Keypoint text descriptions
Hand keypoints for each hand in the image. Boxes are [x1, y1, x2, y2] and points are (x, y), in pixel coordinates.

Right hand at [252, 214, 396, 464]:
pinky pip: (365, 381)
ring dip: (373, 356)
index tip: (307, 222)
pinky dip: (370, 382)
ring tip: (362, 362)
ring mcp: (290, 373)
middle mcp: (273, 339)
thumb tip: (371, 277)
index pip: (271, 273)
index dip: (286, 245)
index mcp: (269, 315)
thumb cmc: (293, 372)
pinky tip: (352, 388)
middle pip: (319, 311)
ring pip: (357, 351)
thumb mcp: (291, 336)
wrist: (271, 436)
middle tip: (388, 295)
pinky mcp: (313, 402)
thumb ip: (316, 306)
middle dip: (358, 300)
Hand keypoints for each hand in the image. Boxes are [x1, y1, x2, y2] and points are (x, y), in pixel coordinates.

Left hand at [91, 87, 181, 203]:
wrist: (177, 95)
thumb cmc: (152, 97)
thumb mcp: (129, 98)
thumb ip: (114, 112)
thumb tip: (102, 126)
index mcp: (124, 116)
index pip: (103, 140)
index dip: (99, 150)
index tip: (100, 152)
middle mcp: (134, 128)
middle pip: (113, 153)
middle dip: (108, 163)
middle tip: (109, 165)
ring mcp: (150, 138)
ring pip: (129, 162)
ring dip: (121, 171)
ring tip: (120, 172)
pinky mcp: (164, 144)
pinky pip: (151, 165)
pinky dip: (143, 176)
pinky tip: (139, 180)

■ Exercise details
Every line that contains "thumb" should be copied out of the data.

■ The completed task
thumb tip: (371, 277)
thumb cmc: (293, 372)
thumb mcp: (291, 336)
thumb ip: (316, 306)
thumb cmc: (152, 97)
thumb mcp: (129, 98)
thumb ip: (114, 112)
thumb tip: (102, 126)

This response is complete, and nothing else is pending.